Saturday, January 20, 2007

Road Trips

Today I embarked upon a road trip... music blasting, pedal to the medal, cruising. Physically, I was travelling across several states from Jersey to Boston... but this particular road trip may serve as more than a physical move. I feel like I am on a mental jaunt... travelling into the unknown. Life is the journy, and me being me, have somehow gotten myself lost. But there is no need for me to get angry ot flustered; I've lerned how to go along with detours. Nevertheless, this journey into the abyss renders me hopefully lost... this seems like such an oxymoron... but then again, isn't that all that life is anyway... one big oxymoron. But I'm lost in adulthood and nothing is going as planned. What makes us, as little girls, think that we can plan everything out for the future and life will just set aside as a submissive force and let us determine our own destiny without interruption. We inevitably grow up and realize that this is just not the case. But I won't complain because everything is a learning experience. But I must say, these mental road trips always leave me mentally fatigued.
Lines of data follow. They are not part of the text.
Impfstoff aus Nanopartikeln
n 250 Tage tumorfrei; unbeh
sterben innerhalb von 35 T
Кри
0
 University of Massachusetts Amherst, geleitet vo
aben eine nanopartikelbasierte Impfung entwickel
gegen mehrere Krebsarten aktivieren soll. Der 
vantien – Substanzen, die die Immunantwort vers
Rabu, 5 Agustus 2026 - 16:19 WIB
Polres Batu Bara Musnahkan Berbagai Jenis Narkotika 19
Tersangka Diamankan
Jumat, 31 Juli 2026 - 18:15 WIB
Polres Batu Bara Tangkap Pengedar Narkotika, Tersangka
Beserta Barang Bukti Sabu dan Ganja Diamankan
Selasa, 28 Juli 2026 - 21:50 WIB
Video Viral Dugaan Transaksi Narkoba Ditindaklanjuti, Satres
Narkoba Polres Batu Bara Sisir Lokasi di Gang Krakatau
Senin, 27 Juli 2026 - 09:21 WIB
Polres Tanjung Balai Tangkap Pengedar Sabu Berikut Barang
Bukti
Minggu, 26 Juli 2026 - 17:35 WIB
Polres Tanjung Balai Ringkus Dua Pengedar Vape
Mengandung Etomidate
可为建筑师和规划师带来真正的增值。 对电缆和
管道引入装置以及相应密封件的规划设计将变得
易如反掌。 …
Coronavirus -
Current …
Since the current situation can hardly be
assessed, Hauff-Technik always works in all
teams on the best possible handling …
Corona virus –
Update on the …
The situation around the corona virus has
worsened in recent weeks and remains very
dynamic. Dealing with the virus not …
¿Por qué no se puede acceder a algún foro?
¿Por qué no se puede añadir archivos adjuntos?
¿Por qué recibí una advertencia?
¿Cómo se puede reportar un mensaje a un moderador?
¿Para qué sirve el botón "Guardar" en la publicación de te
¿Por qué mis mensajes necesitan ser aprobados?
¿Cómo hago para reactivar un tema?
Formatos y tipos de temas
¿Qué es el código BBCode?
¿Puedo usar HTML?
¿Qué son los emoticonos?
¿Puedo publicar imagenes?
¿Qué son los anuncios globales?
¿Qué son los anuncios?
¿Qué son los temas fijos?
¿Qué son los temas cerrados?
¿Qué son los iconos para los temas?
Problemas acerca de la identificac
Lesson of the Day: Mntal road trips can be adventurous or just downright exhaustive. Nevertheless, take in the scenery andopen your eyes, ears, and heart to the experience life is trying to show you.

Friday, January 19, 2007

In My Moment Of Selfishness, I Realized That I Miss What Once Was

In my life, I have always made an attempt to consider, honor, and respect other people when I act. I never had to try hard to accomplish this either; it's fair to say that it all came natural to me. Selflessness was a given as long as no one attempted to mistake my kindness for weakness or attempted to take advantage of my benevolence... I've had my share of this happening throughout my adolescent years. Nevertheless, there are moments when I place others on the backburner and think exclusively of myself. This seldomly happens, and it was only recently that I realized that it was okay to put yourself first. In my moment of selfishness, in which I cater to myself, think only of myself, and socialize with no one but myself, I realized that I missed what once was.
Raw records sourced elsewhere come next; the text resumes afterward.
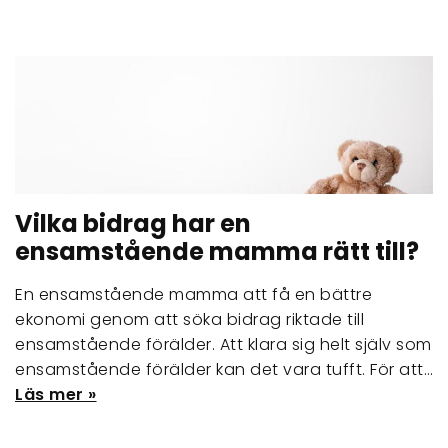
Vilka bidrag har en
ensamstående mamma rätt till?
En ensamstående mamma att få en bättre
ekonomi genom att söka bidrag riktade till
ensamstående förälder. Att klara sig helt själv som
ensamstående förälder kan det vara tufft. För att…
Läs mer »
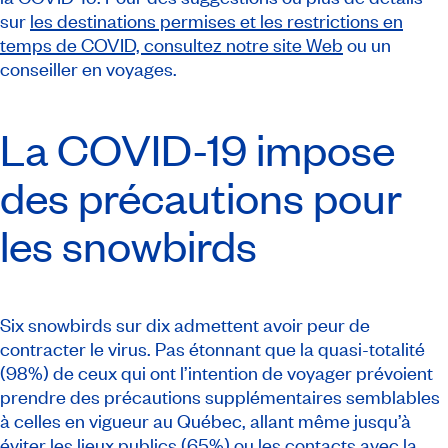
sur
les destinations permises et les restrictions en
temps de COVID, consultez notre site Web
ou un
conseiller en voyages.
La COVID-19 impose
des précautions pour
les
snowbirds
Six
snowbirds
sur dix admettent avoir peur de
contracter le virus. Pas étonnant que la quasi-totalité
(98%) de ceux qui ont l’intention de voyager prévoient
prendre des précautions supplémentaires semblables
à celles en vigueur au Québec, allant même jusqu’à
éviter les lieux publics (65%) ou les contacts avec la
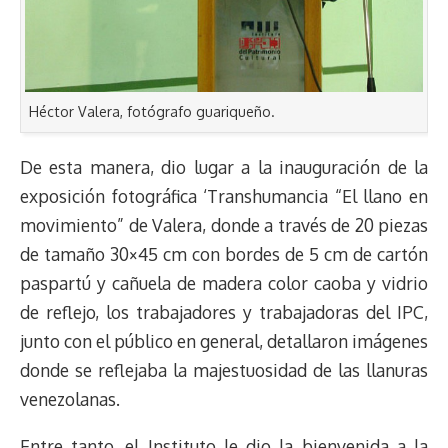
Héctor Valera, fotógrafo guariqueño.
De esta manera, dio lugar a la inauguración de la
exposición fotográfica ‘Transhumancia “El llano en
movimiento” de Valera, donde a través de 20 piezas
de tamaño 30×45 cm con bordes de 5 cm de cartón
paspartú y cañuela de madera color caoba y vidrio
de reflejo, los trabajadores y trabajadoras del IPC,
junto con el público en general, detallaron imágenes
donde se reflejaba la majestuosidad de las llanuras
venezolanas.
Entre tanto, el Instituto le dio la bienvenida a la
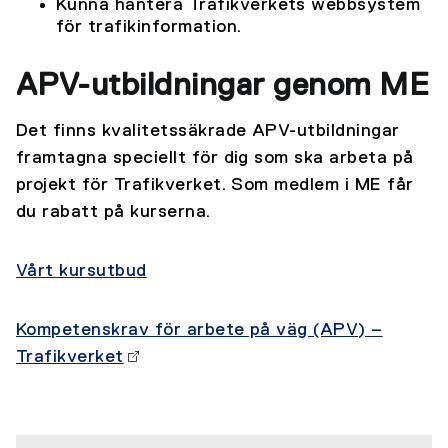
Kunna hantera Trafikverkets webbsystem
för trafikinformation.
APV-utbildningar genom ME
Det finns kvalitetssäkrade APV-utbildningar
framtagna speciellt för dig som ska arbeta på
projekt för Trafikverket. Som medlem i ME får
du rabatt på kurserna.
Vårt kursutbud
Kompetenskrav för arbete på väg (APV) –
Trafikverket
I miss the feeling of being surrounded my family, warmth, and love. I miss the common ridiculing exchanged between relatives, in which feelings occassionally get hurt but we all laugh it all. I miss having real friends, true friends, at arm's reach. I missed be encircled by love and affection. I miss being able to be free with self, not thinking about those closest to me making judgements or starngers labelling me because of my thoughts. I miss not feeling like I always have to justify something I say or do... not feeling obligated to oppress, repress, or surpress any part of who I am.
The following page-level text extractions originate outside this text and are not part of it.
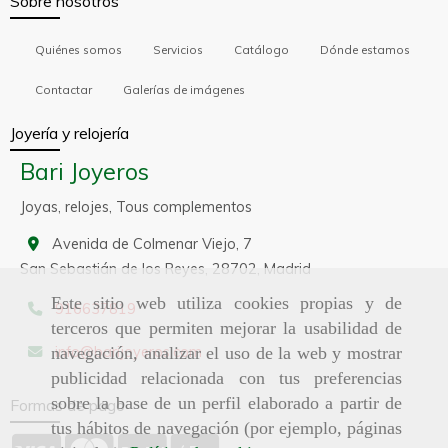
Sobre nosotros
Quiénes somos
Servicios
Catálogo
Dónde estamos
Contactar
Galerías de imágenes
Joyería y relojería
Bari Joyeros
Joyas, relojes, Tous complementos
Avenida de Colmenar Viejo, 7
San Sebastián de los Reyes,
28702,
Madrid
Este sitio web utiliza cookies propias y de
916637819
terceros que permiten mejorar la usabilidad de
info
barijoyeros.com
navegación, analizar el uso de la web y mostrar
publicidad relacionada con tus preferencias
sobre la base de un perfil elaborado a partir de
Formas de pago
tus hábitos de navegación (por ejemplo, páginas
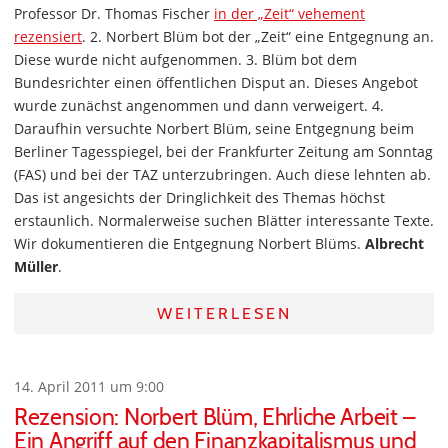
Professor Dr. Thomas Fischer
in der „Zeit“ vehement
rezensiert
. 2. Norbert Blüm bot der „Zeit“ eine Entgegnung an.
Diese wurde nicht aufgenommen. 3. Blüm bot dem
Bundesrichter einen öffentlichen Disput an. Dieses Angebot
wurde zunächst angenommen und dann verweigert. 4.
Daraufhin versuchte Norbert Blüm, seine Entgegnung beim
Berliner Tagesspiegel, bei der Frankfurter Zeitung am Sonntag
(FAS) und bei der TAZ unterzubringen. Auch diese lehnten ab.
Das ist angesichts der Dringlichkeit des Themas höchst
erstaunlich. Normalerweise suchen Blätter interessante Texte.
Wir dokumentieren die Entgegnung Norbert Blüms.
Albrecht
Müller
.
WEITERLESEN
14. April 2011 um 9:00
Rezension: Norbert Blüm, Ehrliche Arbeit –
Ein Angriff auf den Finanzkapitalismus und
I miss laughing for no reason, living without the weight of burden on my shoulder, seeing life through irridescent lenses that refuses to let limitation and reality dominate creativity and perception. I miss things of the past that may never again comeinto existance. I miss the feeling of knowing that at this very moment, someone else is missing me. I miss so much becuase in a way, I have lost so much. I don't know what is becomming of me; but in my moment of selfishness, where I put me first and attempt to know the ins and outs of self, I realize that I truly miss what once was and what may never be again.

Lesson of the Day: There will come a point in one's life where one will become an emotional wreck fo no given reason. And in these moments of emotional instability comes the epiphany that there are things in the past that one took for granted... the little things that one never thought much about until those little things are no longer there. Never take anything or anyone for granted.